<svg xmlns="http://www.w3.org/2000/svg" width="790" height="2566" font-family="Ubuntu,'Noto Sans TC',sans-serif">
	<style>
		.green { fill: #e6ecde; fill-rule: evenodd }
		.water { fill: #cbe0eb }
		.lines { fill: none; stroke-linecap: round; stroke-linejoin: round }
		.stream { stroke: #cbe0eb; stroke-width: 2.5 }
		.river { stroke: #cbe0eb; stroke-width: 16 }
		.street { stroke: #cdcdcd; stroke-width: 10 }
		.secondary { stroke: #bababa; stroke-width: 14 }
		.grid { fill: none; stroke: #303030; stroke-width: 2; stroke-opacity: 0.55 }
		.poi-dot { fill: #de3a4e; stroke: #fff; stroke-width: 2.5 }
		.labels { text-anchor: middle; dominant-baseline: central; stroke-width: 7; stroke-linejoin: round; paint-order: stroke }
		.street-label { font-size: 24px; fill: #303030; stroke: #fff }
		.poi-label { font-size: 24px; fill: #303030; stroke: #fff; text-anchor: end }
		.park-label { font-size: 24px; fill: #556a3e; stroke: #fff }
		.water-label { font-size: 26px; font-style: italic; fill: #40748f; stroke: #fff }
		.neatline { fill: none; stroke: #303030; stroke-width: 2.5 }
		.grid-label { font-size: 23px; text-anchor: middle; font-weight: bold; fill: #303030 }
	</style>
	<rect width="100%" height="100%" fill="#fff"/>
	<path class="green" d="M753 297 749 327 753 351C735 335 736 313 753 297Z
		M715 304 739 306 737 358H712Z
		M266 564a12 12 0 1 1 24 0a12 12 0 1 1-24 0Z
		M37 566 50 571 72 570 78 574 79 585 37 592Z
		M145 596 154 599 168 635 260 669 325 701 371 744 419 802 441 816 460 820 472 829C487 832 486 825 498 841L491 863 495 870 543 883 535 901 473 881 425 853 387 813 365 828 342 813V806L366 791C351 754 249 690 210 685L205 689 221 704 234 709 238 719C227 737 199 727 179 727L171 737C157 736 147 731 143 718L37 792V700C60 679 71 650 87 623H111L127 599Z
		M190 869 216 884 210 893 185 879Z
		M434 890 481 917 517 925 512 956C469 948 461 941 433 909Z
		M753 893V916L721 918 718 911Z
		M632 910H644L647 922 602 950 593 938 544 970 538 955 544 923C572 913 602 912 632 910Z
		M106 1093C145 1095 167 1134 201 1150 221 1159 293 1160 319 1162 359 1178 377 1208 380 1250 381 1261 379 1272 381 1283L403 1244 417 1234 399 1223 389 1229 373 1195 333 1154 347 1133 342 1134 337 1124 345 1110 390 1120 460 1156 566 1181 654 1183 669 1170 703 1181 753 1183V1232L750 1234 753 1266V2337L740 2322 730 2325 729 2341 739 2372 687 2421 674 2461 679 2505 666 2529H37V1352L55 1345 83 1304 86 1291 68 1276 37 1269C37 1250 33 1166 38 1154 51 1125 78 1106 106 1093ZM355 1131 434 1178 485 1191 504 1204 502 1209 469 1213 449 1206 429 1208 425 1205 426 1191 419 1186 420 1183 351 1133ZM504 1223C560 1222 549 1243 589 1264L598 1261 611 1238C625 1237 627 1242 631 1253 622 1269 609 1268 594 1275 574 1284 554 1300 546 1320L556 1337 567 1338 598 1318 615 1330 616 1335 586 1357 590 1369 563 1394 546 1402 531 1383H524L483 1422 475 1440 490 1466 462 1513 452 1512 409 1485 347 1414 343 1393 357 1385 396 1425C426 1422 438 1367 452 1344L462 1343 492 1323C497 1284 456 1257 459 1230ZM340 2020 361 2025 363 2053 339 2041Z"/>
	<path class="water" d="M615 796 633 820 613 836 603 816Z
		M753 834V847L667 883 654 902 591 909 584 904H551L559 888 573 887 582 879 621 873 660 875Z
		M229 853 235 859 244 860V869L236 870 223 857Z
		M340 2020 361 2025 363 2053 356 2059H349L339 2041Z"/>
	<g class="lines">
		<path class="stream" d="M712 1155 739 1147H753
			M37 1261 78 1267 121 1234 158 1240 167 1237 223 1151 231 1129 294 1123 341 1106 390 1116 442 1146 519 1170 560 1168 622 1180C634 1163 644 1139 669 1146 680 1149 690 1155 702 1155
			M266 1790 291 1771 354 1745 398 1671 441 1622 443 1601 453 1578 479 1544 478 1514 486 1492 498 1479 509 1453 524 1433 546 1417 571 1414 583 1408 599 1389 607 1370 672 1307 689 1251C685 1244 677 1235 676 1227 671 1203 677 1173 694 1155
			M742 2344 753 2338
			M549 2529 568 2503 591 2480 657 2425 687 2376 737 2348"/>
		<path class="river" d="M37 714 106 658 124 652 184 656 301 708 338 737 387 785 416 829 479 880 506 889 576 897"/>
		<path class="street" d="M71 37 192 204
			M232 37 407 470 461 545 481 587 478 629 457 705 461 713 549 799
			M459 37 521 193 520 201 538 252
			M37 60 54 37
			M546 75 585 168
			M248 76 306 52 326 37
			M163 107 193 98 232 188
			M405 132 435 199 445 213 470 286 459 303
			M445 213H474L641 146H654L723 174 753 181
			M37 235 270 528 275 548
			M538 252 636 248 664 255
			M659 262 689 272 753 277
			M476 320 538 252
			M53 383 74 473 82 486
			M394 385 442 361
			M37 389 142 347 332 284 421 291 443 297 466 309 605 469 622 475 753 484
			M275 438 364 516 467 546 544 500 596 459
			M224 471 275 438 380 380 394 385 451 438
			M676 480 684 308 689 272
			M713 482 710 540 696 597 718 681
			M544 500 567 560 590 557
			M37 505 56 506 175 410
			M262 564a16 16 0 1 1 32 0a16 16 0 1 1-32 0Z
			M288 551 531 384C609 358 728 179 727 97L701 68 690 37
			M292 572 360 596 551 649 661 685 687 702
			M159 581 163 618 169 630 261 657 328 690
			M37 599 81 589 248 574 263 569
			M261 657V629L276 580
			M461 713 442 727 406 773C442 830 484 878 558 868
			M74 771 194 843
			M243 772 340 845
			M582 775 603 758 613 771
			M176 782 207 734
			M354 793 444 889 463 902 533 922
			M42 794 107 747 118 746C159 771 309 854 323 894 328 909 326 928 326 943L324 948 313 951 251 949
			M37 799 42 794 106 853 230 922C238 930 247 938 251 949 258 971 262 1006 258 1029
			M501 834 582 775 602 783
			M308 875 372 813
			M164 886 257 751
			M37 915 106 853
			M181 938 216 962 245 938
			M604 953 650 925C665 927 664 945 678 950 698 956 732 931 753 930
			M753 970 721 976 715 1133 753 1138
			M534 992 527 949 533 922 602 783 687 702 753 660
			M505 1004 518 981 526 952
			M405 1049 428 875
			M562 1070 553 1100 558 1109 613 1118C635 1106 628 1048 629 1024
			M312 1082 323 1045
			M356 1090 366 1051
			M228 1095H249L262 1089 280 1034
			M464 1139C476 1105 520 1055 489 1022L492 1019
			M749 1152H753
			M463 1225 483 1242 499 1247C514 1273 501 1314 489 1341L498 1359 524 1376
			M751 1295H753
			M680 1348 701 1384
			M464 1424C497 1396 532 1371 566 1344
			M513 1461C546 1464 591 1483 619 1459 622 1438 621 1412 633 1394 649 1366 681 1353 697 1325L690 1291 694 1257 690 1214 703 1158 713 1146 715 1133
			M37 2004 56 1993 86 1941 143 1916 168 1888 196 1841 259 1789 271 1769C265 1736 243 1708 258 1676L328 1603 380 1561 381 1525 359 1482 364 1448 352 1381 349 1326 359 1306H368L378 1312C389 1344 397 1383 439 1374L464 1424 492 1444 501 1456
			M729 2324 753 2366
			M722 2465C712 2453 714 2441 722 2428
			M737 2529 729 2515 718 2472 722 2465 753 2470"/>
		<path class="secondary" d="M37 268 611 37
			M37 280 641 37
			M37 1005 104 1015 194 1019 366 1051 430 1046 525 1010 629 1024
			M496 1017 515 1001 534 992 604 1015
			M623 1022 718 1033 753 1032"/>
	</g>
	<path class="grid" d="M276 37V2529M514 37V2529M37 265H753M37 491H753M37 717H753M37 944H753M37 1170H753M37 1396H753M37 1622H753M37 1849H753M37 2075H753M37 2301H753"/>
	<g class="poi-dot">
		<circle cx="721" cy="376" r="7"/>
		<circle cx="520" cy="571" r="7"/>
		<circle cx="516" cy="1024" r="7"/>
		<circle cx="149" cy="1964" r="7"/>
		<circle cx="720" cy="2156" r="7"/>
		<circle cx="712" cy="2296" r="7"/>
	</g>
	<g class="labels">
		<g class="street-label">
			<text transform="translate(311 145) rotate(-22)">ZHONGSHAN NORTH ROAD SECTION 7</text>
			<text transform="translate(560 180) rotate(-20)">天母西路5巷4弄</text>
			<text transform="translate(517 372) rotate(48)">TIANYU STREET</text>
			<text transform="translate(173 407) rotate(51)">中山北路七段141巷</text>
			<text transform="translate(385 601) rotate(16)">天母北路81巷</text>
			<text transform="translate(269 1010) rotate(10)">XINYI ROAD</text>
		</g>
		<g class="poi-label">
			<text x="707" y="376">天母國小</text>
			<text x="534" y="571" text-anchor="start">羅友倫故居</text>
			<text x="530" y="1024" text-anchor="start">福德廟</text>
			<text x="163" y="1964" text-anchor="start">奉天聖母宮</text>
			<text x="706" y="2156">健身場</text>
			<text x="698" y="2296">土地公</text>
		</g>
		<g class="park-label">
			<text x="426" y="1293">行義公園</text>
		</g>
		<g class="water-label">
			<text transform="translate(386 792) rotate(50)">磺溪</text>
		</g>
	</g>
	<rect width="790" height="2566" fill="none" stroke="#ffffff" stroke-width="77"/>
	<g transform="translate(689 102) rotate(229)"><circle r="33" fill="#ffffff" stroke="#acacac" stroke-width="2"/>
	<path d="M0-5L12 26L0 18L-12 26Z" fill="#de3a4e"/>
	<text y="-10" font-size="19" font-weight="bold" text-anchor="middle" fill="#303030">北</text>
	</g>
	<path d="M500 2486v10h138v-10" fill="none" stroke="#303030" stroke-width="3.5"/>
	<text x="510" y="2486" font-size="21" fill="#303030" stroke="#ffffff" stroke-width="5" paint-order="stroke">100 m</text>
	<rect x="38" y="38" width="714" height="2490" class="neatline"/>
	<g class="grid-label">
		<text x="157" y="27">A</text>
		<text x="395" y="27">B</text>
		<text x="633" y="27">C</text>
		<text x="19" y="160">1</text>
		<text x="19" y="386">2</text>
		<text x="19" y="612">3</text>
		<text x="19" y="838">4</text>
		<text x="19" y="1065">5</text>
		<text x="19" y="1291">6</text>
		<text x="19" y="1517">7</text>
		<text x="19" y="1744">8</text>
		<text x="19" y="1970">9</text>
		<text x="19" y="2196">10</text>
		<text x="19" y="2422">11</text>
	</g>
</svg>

◆ **Task prompt**
Among the records above, find each line holding the string "lines" and pull it out.

◆ **Solution to the exercise**
		.lines { fill: none; stroke-linecap: round; stroke-linejoin: round }
	<g class="lines">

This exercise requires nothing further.